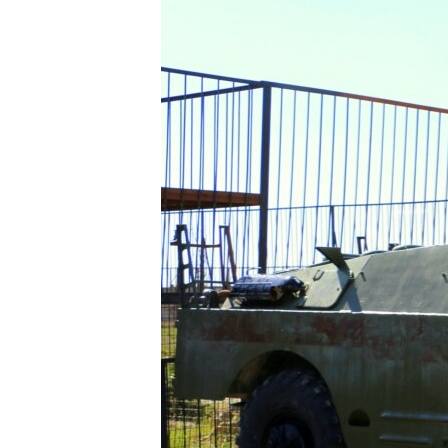
ВІДЕОУРОКИ «ELIFBE»
СВІДЧЕННЯ ОКУПАЦІЇ
УКРАЇНСЬКА ПРОБЛЕМА КРИМУ
ІНФОГРАФІКА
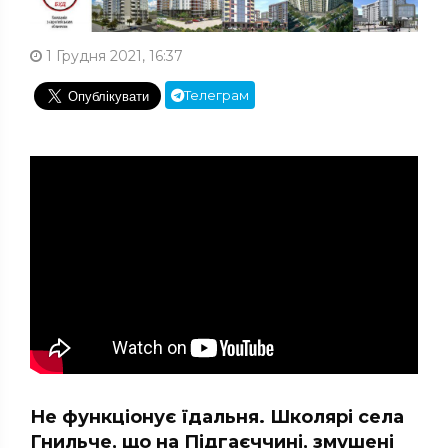
1 Грудня 2021, 16:37
Телеграм
Не функціонує їдальня. Школярі села
Гнильче, що на Підгаєччині, змушені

*Prompt:* Only the lines from the line with "УКРАЇНСЬКА ПРОБЛЕМА КРИМУ" through the end of the records belong in your copy. Repeat them exactly, without pictures.

*Output of the task:*
УКРАЇНСЬКА ПРОБЛЕМА КРИМУ
ІНФОГРАФІКА
1 Грудня 2021, 16:37
Телеграм
Не функціонує їдальня. Школярі села
Гнильче, що на Підгаєччині, змушені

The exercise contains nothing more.